Harsh Chinese rule has intensified Tibetan political opposition and enmity. Peking has acknowledged that during the Cultural Revolution (1966-76) Chinese Red Guards destroyed thousands of lamaseries. The Dalai Lama, Tibet's self-exiled spiritual and political leader, estimates that Peking has consolidated its control by killing some 1.2 million Tibetans.
Many Tibetans also remain alienated from China because they speak a different language and observe different traditions. Moreover, Tibetans show an awareness of the erstwhile kingdom's discrete, 1,500-year-old history - an awareness that tends to fuel resentment of Peking.
For most of the 8th century, Tibet extended more than 2,000 miles, from the Pamirs and Samarkand in the west to the captured Chinese capital of Xian in the east. In later periods (prior to the 1950 Chinese invasion and annexation), Tibet either enjoyed full independence or maintained nothing closer than a tributary tie with China.
Consequently, many Tibetans, speaking euphemistically, say they do not deal with Chinese from the heart. ``When we talk to the Chinese,'' one young Tibetan in Lhasa said, ``we do so only from the neck up.''
But Peking, for its part, has given no indications that it will ease its grip on Lhasa, much less consider the Tibetan appeal for greater autonomy.
Quashing sporadic demonstrations since Sept. 27, Police have killed at least seven Tibetans and arrested more than 120 monks and an undetermined number of other Tibetans.
Moreover, Peking has flown into Lhasa some 1,000 crack Chinese militia reinforcements armed with AK-47 rifles and electric-powered prods. The militia has proved more professional and decisive than the Lhasa police.
On the propaganda front, Peking has labeled the independence movement futile and reaffirmed its claim that it has ruled Tibet since the 13th century. And it has sought to discourage outside support for Tibet, expressing ``strong indignation'' Oct. 7 over a non-binding United States Senate amendment that condemned Peking for human rights violations in Tibet.
Chinese Minister of Justice Zou Yu early this month termed claims that officials have violated the human rights of Tibetans ``sinister slander.'' In an interview with the New China News Agency he denied that Peking has jailed some 20,000 Tibetans in 84 prisons in the region as reported by US author and Tibetan expert John Avedon.

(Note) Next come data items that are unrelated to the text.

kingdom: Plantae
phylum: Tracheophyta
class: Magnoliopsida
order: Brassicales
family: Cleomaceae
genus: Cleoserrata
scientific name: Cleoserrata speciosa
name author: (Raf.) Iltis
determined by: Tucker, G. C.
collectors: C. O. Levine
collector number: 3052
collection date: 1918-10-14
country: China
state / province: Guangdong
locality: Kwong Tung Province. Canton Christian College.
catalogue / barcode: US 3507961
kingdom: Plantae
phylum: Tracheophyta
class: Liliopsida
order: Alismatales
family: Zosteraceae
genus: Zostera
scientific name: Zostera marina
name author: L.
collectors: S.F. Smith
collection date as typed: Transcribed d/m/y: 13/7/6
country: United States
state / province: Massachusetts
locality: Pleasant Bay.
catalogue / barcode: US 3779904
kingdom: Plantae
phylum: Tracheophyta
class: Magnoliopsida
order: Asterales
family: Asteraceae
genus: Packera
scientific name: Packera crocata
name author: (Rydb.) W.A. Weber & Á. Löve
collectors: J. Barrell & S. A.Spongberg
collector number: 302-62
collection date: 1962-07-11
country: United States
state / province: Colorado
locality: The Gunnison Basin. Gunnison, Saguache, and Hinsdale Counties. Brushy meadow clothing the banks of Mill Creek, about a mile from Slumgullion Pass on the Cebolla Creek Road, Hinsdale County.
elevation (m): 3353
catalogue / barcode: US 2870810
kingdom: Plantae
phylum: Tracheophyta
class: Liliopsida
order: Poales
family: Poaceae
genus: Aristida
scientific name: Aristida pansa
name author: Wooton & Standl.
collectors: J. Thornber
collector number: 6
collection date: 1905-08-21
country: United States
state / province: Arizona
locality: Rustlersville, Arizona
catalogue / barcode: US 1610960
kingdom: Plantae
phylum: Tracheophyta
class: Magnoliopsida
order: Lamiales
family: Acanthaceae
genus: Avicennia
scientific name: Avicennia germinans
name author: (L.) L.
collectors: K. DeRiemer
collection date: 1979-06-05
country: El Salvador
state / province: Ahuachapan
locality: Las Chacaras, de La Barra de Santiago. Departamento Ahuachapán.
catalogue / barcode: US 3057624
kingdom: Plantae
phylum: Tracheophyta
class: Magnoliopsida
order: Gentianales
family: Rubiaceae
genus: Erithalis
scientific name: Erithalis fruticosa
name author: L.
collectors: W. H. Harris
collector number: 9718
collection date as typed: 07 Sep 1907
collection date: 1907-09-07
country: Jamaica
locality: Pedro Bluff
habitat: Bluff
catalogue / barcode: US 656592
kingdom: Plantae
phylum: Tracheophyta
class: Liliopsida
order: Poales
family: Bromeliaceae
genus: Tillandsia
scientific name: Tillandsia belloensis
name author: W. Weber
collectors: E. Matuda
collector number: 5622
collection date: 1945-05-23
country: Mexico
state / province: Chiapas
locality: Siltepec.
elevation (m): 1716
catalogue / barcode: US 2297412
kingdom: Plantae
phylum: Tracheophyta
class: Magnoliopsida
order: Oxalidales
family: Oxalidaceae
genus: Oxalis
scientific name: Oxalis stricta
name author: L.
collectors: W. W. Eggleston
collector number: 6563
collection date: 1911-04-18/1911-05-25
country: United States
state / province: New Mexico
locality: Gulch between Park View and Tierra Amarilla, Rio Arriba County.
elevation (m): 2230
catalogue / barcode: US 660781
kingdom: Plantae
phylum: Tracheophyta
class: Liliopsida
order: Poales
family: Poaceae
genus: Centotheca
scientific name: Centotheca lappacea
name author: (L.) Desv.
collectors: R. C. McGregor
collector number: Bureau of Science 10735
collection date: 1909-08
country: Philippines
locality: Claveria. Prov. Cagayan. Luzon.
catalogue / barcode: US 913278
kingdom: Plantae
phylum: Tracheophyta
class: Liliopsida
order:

Rather, Mr. Zou said Tibet has just one prison and two labor camps with a total of 970 inmates, 27 of whom are serving sentences as ``counterrevolutionaries.''
(But Amnesty International reported that Chinese authorities have jailed dissidents in two prisons in Lhasa alone. The prisons include Drapchi, where one of Tibet's most well-known activists for independence, Geshe Lobsang Wangchuk, is serving an 18-year sentence for advocating a non-violent struggle against Chinese rule.)